Llama-3.2-3B-Instruct_guardrail : GGUF
A fine-tuned Llama 3.2 model trained to resist prompt injection attacks. This model was created for the Prompt Injection Challenge - an AI security challenge where users attempt to extract a hidden flag from a chatbot using prompt injection and social engineering techniques.

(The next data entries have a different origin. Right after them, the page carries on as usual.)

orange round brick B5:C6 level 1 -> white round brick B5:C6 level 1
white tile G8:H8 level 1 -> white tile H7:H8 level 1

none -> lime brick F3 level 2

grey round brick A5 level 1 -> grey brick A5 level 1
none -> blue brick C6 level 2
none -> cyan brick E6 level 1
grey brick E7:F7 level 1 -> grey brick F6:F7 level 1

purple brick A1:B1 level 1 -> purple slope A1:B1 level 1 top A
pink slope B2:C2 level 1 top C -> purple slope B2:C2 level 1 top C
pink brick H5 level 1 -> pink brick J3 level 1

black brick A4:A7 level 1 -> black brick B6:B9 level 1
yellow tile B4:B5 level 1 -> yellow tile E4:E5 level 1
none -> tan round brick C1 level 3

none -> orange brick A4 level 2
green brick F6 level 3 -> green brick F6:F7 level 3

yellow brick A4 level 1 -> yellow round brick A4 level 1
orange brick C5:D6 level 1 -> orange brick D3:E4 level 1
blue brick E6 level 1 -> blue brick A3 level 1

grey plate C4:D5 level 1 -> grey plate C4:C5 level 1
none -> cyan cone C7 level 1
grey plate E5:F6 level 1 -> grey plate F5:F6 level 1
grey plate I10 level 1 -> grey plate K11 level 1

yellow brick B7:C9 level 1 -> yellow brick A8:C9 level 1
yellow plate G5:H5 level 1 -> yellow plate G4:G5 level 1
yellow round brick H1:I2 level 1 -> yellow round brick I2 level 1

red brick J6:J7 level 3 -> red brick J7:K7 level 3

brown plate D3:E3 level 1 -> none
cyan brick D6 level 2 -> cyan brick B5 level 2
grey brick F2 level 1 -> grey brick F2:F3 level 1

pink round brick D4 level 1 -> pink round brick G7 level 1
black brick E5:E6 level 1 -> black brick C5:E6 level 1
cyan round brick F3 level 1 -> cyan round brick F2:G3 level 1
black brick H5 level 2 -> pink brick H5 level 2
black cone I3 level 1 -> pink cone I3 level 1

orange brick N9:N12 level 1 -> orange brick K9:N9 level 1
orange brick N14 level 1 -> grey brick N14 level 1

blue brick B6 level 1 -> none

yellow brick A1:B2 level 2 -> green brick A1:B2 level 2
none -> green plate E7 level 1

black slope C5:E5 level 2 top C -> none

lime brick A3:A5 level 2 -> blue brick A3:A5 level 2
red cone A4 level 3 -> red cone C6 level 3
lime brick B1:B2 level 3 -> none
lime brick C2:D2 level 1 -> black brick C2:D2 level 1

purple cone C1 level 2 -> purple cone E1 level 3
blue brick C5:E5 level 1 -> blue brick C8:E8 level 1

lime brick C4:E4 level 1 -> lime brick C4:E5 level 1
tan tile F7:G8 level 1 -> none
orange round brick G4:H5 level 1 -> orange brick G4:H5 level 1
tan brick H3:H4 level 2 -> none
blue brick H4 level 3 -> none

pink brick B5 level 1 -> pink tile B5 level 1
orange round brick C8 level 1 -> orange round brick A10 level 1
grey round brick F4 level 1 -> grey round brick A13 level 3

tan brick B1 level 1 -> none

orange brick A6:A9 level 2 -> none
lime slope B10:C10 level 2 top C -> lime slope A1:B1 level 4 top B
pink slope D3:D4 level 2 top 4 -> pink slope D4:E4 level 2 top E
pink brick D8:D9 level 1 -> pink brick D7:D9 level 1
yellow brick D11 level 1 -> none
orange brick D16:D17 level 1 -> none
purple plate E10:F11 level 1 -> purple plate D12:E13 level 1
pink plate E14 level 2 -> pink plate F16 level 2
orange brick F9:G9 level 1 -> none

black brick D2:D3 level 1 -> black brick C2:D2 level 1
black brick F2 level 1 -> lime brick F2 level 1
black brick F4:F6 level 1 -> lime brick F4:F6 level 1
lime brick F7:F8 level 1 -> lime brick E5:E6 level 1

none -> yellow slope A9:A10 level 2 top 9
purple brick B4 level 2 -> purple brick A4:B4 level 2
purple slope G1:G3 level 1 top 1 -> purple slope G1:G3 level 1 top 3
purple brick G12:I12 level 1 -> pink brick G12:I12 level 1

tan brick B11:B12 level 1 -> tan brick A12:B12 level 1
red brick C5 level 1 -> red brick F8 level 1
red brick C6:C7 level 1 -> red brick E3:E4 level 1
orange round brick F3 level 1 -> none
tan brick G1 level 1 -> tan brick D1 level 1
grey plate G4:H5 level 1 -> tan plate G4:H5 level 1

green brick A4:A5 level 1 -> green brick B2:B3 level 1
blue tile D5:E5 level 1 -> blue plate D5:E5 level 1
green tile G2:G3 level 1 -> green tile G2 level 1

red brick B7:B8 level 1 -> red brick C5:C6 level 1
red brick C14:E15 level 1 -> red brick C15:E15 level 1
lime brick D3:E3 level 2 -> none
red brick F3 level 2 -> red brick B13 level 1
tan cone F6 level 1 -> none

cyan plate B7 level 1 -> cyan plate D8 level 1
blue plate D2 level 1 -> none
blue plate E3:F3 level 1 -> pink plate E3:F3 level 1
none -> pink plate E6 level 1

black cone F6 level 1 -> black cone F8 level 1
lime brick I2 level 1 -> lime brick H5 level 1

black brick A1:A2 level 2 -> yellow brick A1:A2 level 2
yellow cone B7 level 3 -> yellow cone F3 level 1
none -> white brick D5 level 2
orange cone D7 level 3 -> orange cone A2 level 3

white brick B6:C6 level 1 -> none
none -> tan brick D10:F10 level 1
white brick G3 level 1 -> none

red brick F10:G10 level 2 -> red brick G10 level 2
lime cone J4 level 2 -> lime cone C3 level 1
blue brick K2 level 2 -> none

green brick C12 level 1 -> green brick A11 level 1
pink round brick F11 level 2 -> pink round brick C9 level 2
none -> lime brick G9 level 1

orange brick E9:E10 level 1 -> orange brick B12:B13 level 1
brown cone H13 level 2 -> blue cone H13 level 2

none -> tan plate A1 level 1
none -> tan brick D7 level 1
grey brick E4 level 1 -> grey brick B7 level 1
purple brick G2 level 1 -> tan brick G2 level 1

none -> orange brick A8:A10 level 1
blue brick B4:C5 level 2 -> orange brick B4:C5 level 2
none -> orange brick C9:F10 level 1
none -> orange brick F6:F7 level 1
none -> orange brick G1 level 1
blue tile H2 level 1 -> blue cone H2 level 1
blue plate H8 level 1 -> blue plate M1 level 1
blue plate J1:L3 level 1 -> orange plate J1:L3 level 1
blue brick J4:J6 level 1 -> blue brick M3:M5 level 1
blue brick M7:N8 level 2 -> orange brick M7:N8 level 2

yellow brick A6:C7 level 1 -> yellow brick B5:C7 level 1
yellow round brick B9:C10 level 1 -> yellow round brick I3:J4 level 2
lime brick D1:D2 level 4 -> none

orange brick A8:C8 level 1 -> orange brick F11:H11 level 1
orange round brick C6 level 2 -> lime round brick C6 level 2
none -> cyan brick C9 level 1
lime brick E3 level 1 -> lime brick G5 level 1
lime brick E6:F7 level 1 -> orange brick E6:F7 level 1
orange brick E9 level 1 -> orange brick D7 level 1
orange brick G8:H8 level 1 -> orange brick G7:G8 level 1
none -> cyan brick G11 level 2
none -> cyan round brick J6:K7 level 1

This model was fine-tuned and converted to GGUF format using Unsloth.
Model Description
Fine-tuned to:
- Recognize and resist prompt injection techniques
- Maintain boundaries and refuse to reveal protected information
- Remain helpful and friendly for legitimate conversations
- Politely explain refusals without being unnecessarily rigid
Training Details
Base Model: unsloth/Llama-3.2-3B-Instruct
Training Configuration:
- LoRA Rank (r): 32
- LoRA Alpha: 32
- Target Modules: q_proj, k_proj, v_proj, o_proj, gate_proj, up_proj, down_proj
- Use RSLoRA: True
- Optimizer: adamw_8bit
- Learning Rate: 1e-4
- Batch Size: 2 per device
- Gradient Accumulation: 8 steps
- Epochs: 1
- Max Sequence Length: 8192
Dataset: Custom dataset with guardrail conversations (prompt injection attempts with refusals) and normal helpful conversations.
Usage
With llama-cli
llama-cli -hf Alindstroem89/Llama-3.2-3B-Instruct_guardrail:F16 --jinja
Download with Hugging Face CLI
# Download all GGUF files
hf download Alindstroem89/Llama-3.2-3B-Instruct_guardrail --include "*.gguf" --local-dir ./models
# Download specific quantization
hf download Alindstroem89/Llama-3.2-3B-Instruct_guardrail --include "Llama-3.2-3B-Instruct.Q4_K_M.gguf" --local-dir ./models
Ollama
An Ollama Modelfile is included for easy deployment.
Available Model Files
- Llama-3.2-3B-Instruct.Q3_K_M.gguf
- Llama-3.2-3B-Instruct.Q4_K_M.gguf
- Llama-3.2-3B-Instruct.F16.gguf
- Llama-3.2-3B-Instruct.BF16.gguf
Use Cases
- Chatbots requiring prompt injection resistance
- AI assistants handling sensitive information
- AI security research and education
- Testing guardrail implementations
Limitations
- Primarily tested on English language
- Not a comprehensive security solution
- May occasionally be overly cautious
- Should not be the sole defense mechanism in production
Challenge Context
This model is part of an interactive AI security challenge. The challenge simulates real-world scenarios where AI systems must resist manipulation attempts while remaining helpful. Try it out at the Guardrail Fine-tuning repository.
Training Infrastructure
- Framework: Unsloth (2x faster training)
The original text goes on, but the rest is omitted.